» **STUDY MATERIAL**:
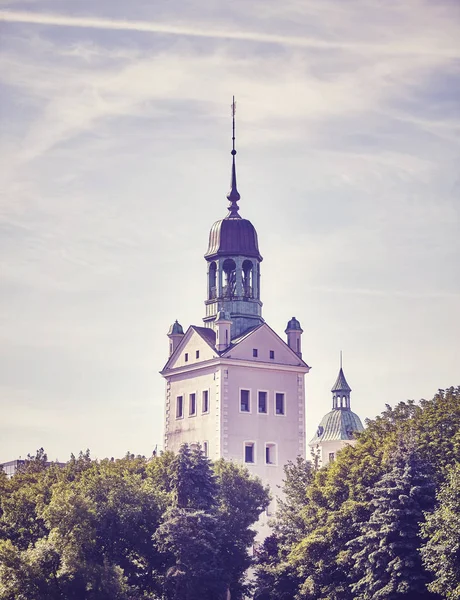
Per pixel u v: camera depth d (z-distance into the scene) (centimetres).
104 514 9381
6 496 10050
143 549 9425
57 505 8944
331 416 17625
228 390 11744
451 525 7825
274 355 12075
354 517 8812
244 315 12131
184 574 9119
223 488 10175
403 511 8419
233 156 12694
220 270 12225
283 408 12031
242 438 11738
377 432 9706
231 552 9838
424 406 9544
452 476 8050
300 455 11819
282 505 10006
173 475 9762
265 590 9681
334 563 8938
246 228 12288
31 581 8631
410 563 8256
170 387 12356
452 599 7750
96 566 8744
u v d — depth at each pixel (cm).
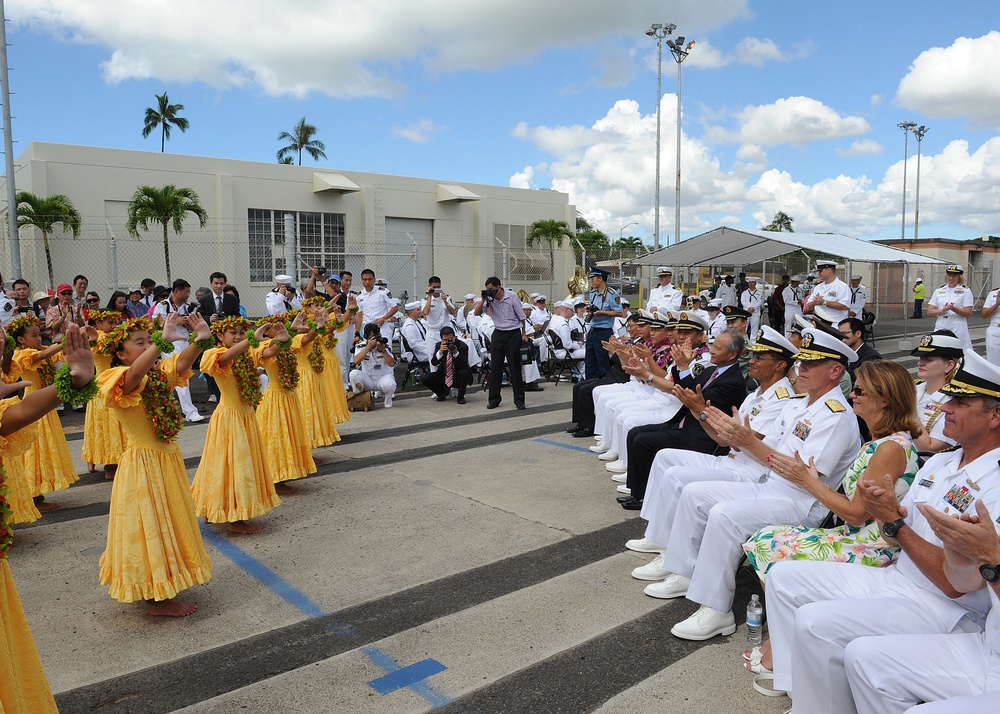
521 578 456
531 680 343
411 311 1171
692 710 318
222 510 509
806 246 1554
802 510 381
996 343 1146
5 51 1188
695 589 382
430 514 572
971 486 269
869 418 338
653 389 710
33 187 1930
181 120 3700
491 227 2914
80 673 349
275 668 354
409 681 342
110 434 667
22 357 562
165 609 405
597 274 968
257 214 2356
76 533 532
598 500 606
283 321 609
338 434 769
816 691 278
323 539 520
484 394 1144
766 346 445
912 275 3020
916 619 275
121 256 2047
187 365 403
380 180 2630
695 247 1741
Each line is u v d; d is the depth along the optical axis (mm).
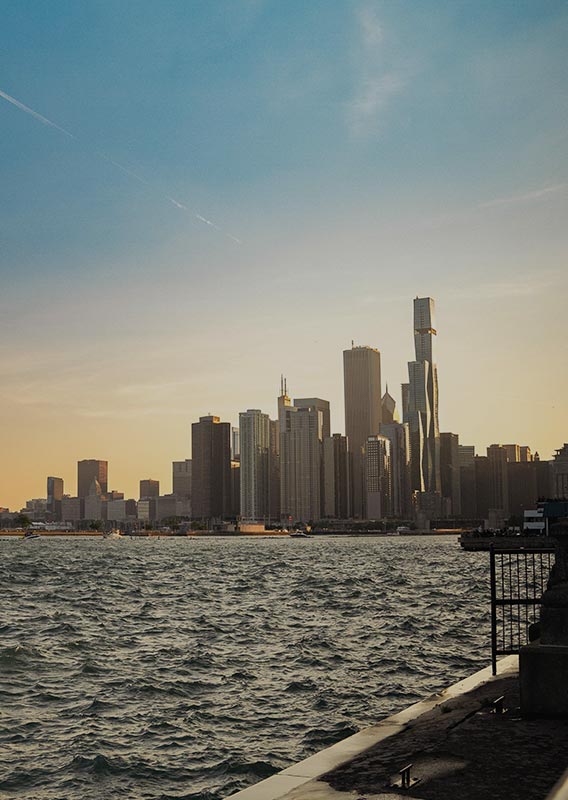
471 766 9438
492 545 15023
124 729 21141
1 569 123312
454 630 38000
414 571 110375
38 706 23906
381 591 68500
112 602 61812
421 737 10805
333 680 26516
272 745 19438
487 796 8422
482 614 45250
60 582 91062
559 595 11859
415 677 26672
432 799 8352
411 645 33500
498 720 11555
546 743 10344
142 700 24516
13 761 18406
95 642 37219
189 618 48094
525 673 11719
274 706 23297
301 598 62688
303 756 18562
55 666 30422
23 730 21109
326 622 44031
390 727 11469
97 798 16062
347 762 9789
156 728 21125
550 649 11648
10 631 42312
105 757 18531
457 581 81562
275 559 176375
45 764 18203
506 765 9469
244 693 25062
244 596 66250
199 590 74938
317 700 23719
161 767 17891
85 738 20234
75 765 18047
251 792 8758
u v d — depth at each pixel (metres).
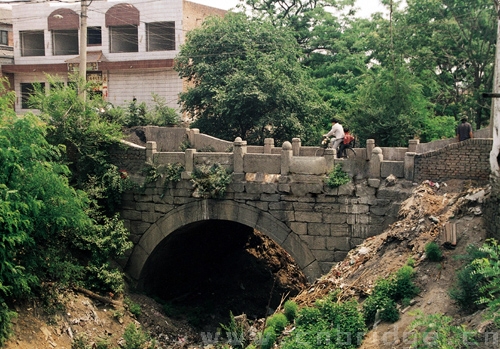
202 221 18.94
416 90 26.11
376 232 16.31
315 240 17.02
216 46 27.02
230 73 26.08
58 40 36.06
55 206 15.15
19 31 36.25
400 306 12.31
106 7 33.97
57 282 16.00
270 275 24.19
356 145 25.55
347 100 29.56
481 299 9.95
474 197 13.96
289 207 17.20
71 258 17.39
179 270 22.31
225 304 22.58
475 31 27.06
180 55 28.02
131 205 19.23
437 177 15.57
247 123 24.84
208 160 18.17
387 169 16.17
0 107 15.22
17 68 35.81
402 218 15.07
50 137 18.62
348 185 16.53
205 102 25.69
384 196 16.14
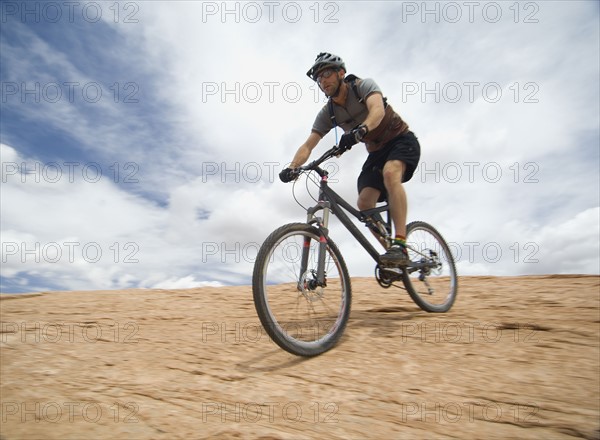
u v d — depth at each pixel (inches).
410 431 65.5
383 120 118.6
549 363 85.4
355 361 92.8
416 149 123.2
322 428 66.7
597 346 91.9
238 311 137.6
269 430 65.7
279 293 121.3
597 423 64.6
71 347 106.0
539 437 62.6
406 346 99.3
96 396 77.6
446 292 141.2
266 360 95.8
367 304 138.7
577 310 115.1
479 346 96.3
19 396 77.6
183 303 150.6
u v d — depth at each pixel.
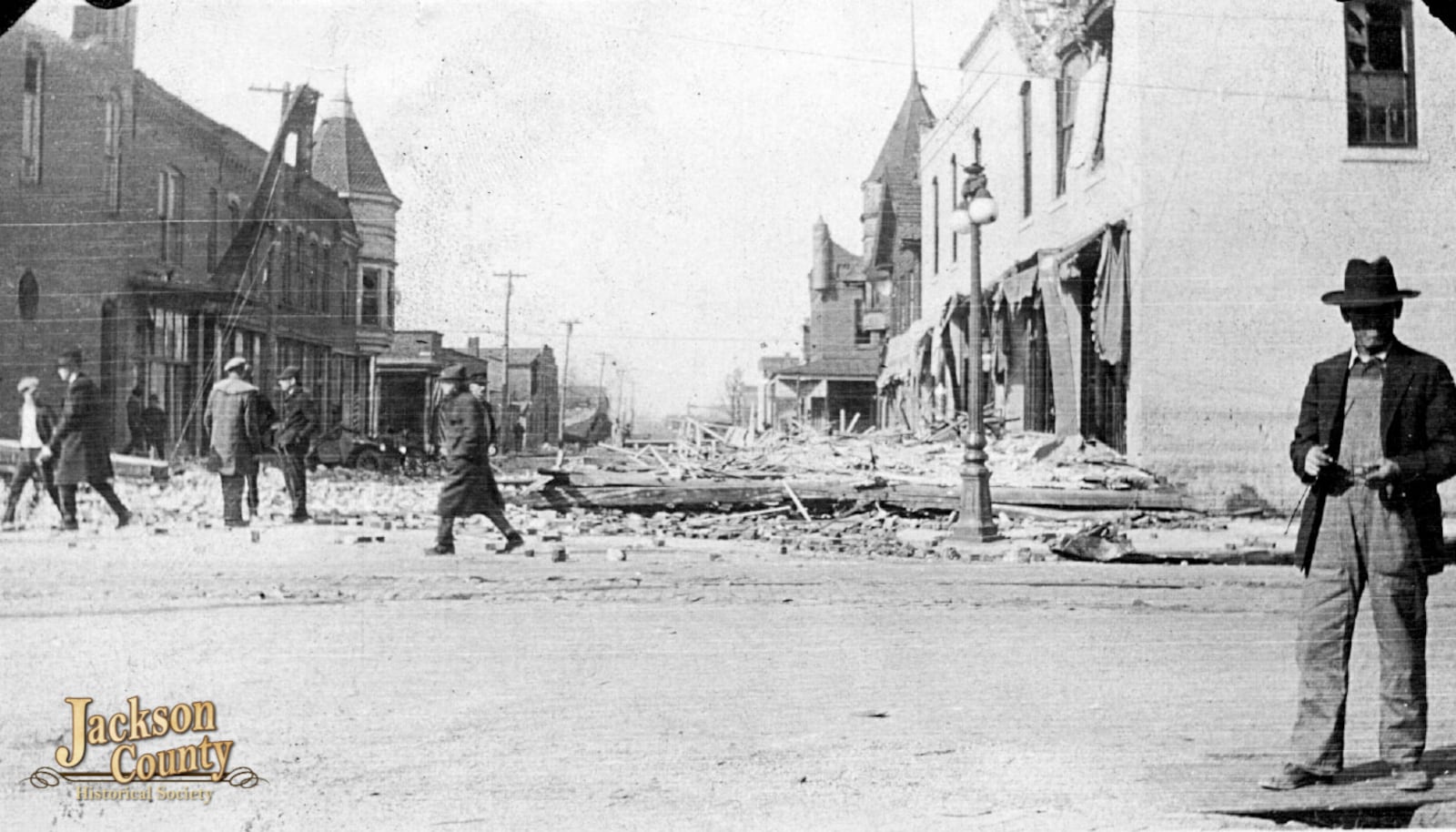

» **AIM OF THE EXERCISE**: Where an entry includes an image, leave that image out; otherwise, reproduce everything exactly.

» **THE ANSWER**:
Per pixel u v: camera depth d (z-distance into the scene) (centimetres).
104 514 9381
6 496 10050
143 549 9425
57 505 8944
331 416 17625
228 390 11744
451 525 7825
274 355 12075
354 517 8812
244 315 12131
184 574 9119
223 488 10175
403 511 8419
233 156 12694
220 270 12225
283 408 12031
242 438 11738
377 432 9706
231 552 9838
424 406 9544
452 476 8050
300 455 11819
282 505 10006
173 475 9762
265 590 9681
334 563 8938
246 228 12288
31 581 8631
410 563 8256
170 387 12356
452 599 7750
96 566 8744
u v d — depth at each pixel (cm).
521 578 456
531 680 343
411 311 1171
692 710 318
222 510 509
806 246 1554
802 510 381
996 343 1146
5 51 1188
695 589 382
430 514 572
971 486 269
869 418 338
653 389 710
33 187 1930
181 120 3700
491 227 2914
80 673 349
275 668 354
409 681 342
110 434 667
22 357 562
165 609 405
597 274 968
257 214 2356
76 533 532
598 500 606
283 321 609
338 434 769
816 691 278
323 539 520
484 394 1144
766 346 445
912 275 3020
916 619 275
121 256 2047
187 365 403
380 180 2630
695 247 1741
Each line is u v d; d is the depth along the optical axis (mm).
471 766 9438
492 545 15023
124 729 21141
1 569 123312
454 630 38000
414 571 110375
38 706 23906
381 591 68500
112 602 61812
421 737 10805
333 680 26516
272 745 19438
487 796 8422
482 614 45250
60 582 91062
559 595 11859
415 677 26672
432 799 8352
411 645 33500
498 720 11555
546 743 10344
142 700 24516
13 761 18406
95 642 37219
189 618 48094
525 673 11719
274 706 23297
301 598 62688
303 756 18562
55 666 30422
23 730 21109
326 622 44031
390 727 11469
97 798 16062
347 762 9789
156 728 21125
550 649 11648
10 631 42312
105 757 18531
457 581 81562
275 559 176375
45 764 18203
506 765 9469
244 693 25062
244 596 66250
199 590 74938
317 700 23719
161 767 17891
85 738 20234
75 765 18047
251 792 8758
u v d — depth at each pixel (metres).
202 221 18.94
416 90 26.11
376 232 16.31
315 240 17.02
216 46 27.02
230 73 26.08
58 40 36.06
55 206 15.15
19 31 36.25
400 306 12.31
106 7 33.97
57 282 16.00
270 275 24.19
356 145 25.55
347 100 29.56
481 299 9.95
474 197 13.96
289 207 17.20
71 258 17.39
179 270 22.31
225 304 22.58
475 31 27.06
180 55 28.02
131 205 19.23
437 177 15.57
247 123 24.84
208 160 18.17
387 169 16.17
0 107 15.22
17 68 35.81
402 218 15.07
50 137 18.62
348 185 16.53
205 102 25.69
384 196 16.14
u v d — depth at each pixel (inches).
410 431 65.5
383 120 118.6
549 363 85.4
355 361 92.8
416 149 123.2
322 428 66.7
597 346 91.9
238 311 137.6
269 430 65.7
279 293 121.3
597 423 64.6
71 347 106.0
539 437 62.6
406 346 99.3
96 396 77.6
446 292 141.2
266 360 95.8
367 304 138.7
577 310 115.1
479 346 96.3
19 396 77.6
183 303 150.6
u v d — depth at each pixel.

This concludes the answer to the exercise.